INSTRUCTIONS TO FOLLOW:
Copy the data as given. No line may be skipped.

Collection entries
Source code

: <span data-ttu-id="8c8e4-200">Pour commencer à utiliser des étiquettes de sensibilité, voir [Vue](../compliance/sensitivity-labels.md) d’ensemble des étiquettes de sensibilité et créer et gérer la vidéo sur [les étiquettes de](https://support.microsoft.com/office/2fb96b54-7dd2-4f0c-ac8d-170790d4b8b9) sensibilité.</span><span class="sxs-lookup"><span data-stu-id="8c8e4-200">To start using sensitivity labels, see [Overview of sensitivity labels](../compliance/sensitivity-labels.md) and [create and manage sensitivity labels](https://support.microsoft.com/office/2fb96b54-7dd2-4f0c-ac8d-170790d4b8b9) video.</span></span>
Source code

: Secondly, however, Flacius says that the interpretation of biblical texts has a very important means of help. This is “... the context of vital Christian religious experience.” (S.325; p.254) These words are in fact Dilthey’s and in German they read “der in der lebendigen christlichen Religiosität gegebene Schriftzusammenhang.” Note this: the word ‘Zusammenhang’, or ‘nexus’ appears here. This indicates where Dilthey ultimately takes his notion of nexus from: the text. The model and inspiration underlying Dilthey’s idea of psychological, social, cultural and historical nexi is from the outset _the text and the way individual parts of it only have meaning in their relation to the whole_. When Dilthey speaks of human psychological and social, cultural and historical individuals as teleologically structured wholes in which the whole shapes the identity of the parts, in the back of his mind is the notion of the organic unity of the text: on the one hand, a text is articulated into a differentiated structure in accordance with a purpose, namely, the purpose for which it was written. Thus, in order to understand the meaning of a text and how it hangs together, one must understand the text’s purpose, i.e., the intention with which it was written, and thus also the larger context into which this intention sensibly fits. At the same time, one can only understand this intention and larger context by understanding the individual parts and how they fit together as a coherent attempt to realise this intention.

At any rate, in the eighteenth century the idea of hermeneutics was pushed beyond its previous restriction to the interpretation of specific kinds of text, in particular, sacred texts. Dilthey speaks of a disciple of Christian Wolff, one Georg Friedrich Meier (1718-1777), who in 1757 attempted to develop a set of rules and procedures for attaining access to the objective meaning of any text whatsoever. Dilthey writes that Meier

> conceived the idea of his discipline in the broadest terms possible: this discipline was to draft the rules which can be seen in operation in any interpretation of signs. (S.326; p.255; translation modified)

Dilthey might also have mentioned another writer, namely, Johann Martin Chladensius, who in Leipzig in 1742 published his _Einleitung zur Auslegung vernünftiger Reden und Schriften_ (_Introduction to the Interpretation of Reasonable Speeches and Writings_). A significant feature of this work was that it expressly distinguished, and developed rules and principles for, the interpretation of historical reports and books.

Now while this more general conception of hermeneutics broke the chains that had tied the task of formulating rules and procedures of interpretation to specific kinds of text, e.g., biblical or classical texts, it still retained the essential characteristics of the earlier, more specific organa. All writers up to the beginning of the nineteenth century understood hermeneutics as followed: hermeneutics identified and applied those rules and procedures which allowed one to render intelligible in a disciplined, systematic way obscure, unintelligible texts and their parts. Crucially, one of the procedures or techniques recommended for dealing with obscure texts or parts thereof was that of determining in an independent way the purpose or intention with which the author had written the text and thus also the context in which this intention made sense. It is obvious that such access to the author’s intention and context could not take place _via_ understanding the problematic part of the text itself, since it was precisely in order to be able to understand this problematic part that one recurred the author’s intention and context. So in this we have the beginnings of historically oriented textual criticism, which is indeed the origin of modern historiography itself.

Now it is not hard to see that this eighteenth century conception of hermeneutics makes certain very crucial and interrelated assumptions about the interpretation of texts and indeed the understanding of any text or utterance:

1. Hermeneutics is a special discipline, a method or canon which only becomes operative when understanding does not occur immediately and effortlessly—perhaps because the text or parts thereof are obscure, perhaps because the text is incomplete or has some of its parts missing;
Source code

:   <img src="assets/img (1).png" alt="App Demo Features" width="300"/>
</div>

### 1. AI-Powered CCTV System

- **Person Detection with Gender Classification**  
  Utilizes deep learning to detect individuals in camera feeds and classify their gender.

SOLUTION:
Source code

: <span data-ttu-id="8c8e4-200">Pour commencer à utiliser des étiquettes de sensibilité, voir [Vue](../compliance/sensitivity-labels.md) d’ensemble des étiquettes de sensibilité et créer et gérer la vidéo sur [les étiquettes de](https://support.microsoft.com/office/2fb96b54-7dd2-4f0c-ac8d-170790d4b8b9) sensibilité.</span><span class="sxs-lookup"><span data-stu-id="8c8e4-200">To start using sensitivity labels, see [Overview of sensitivity labels](../compliance/sensitivity-labels.md) and [create and manage sensitivity labels](https://support.microsoft.com/office/2fb96b54-7dd2-4f0c-ac8d-170790d4b8b9) video.</span></span>
Source code

: Secondly, however, Flacius says that the interpretation of biblical texts has a very important means of help. This is “... the context of vital Christian religious experience.” (S.325; p.254) These words are in fact Dilthey’s and in German they read “der in der lebendigen christlichen Religiosität gegebene Schriftzusammenhang.” Note this: the word ‘Zusammenhang’, or ‘nexus’ appears here. This indicates where Dilthey ultimately takes his notion of nexus from: the text. The model and inspiration underlying Dilthey’s idea of psychological, social, cultural and historical nexi is from the outset _the text and the way individual parts of it only have meaning in their relation to the whole_. When Dilthey speaks of human psychological and social, cultural and historical individuals as teleologically structured wholes in which the whole shapes the identity of the parts, in the back of his mind is the notion of the organic unity of the text: on the one hand, a text is articulated into a differentiated structure in accordance with a purpose, namely, the purpose for which it was written. Thus, in order to understand the meaning of a text and how it hangs together, one must understand the text’s purpose, i.e., the intention with which it was written, and thus also the larger context into which this intention sensibly fits. At the same time, one can only understand this intention and larger context by understanding the individual parts and how they fit together as a coherent attempt to realise this intention.

At any rate, in the eighteenth century the idea of hermeneutics was pushed beyond its previous restriction to the interpretation of specific kinds of text, in particular, sacred texts. Dilthey speaks of a disciple of Christian Wolff, one Georg Friedrich Meier (1718-1777), who in 1757 attempted to develop a set of rules and procedures for attaining access to the objective meaning of any text whatsoever. Dilthey writes that Meier

> conceived the idea of his discipline in the broadest terms possible: this discipline was to draft the rules which can be seen in operation in any interpretation of signs. (S.326; p.255; translation modified)

Dilthey might also have mentioned another writer, namely, Johann Martin Chladensius, who in Leipzig in 1742 published his _Einleitung zur Auslegung vernünftiger Reden und Schriften_ (_Introduction to the Interpretation of Reasonable Speeches and Writings_). A significant feature of this work was that it expressly distinguished, and developed rules and principles for, the interpretation of historical reports and books.

Now while this more general conception of hermeneutics broke the chains that had tied the task of formulating rules and procedures of interpretation to specific kinds of text, e.g., biblical or classical texts, it still retained the essential characteristics of the earlier, more specific organa. All writers up to the beginning of the nineteenth century understood hermeneutics as followed: hermeneutics identified and applied those rules and procedures which allowed one to render intelligible in a disciplined, systematic way obscure, unintelligible texts and their parts. Crucially, one of the procedures or techniques recommended for dealing with obscure texts or parts thereof was that of determining in an independent way the purpose or intention with which the author had written the text and thus also the context in which this intention made sense. It is obvious that such access to the author’s intention and context could not take place _via_ understanding the problematic part of the text itself, since it was precisely in order to be able to understand this problematic part that one recurred the author’s intention and context. So in this we have the beginnings of historically oriented textual criticism, which is indeed the origin of modern historiography itself.

Now it is not hard to see that this eighteenth century conception of hermeneutics makes certain very crucial and interrelated assumptions about the interpretation of texts and indeed the understanding of any text or utterance:

1. Hermeneutics is a special discipline, a method or canon which only becomes operative when understanding does not occur immediately and effortlessly—perhaps because the text or parts thereof are obscure, perhaps because the text is incomplete or has some of its parts missing;
Source code

:   <img src="assets/img (1).png" alt="App Demo Features" width="300"/>
</div>

### 1. AI-Powered CCTV System

- **Person Detection with Gender Classification**  
  Utilizes deep learning to detect individuals in camera feeds and classify their gender.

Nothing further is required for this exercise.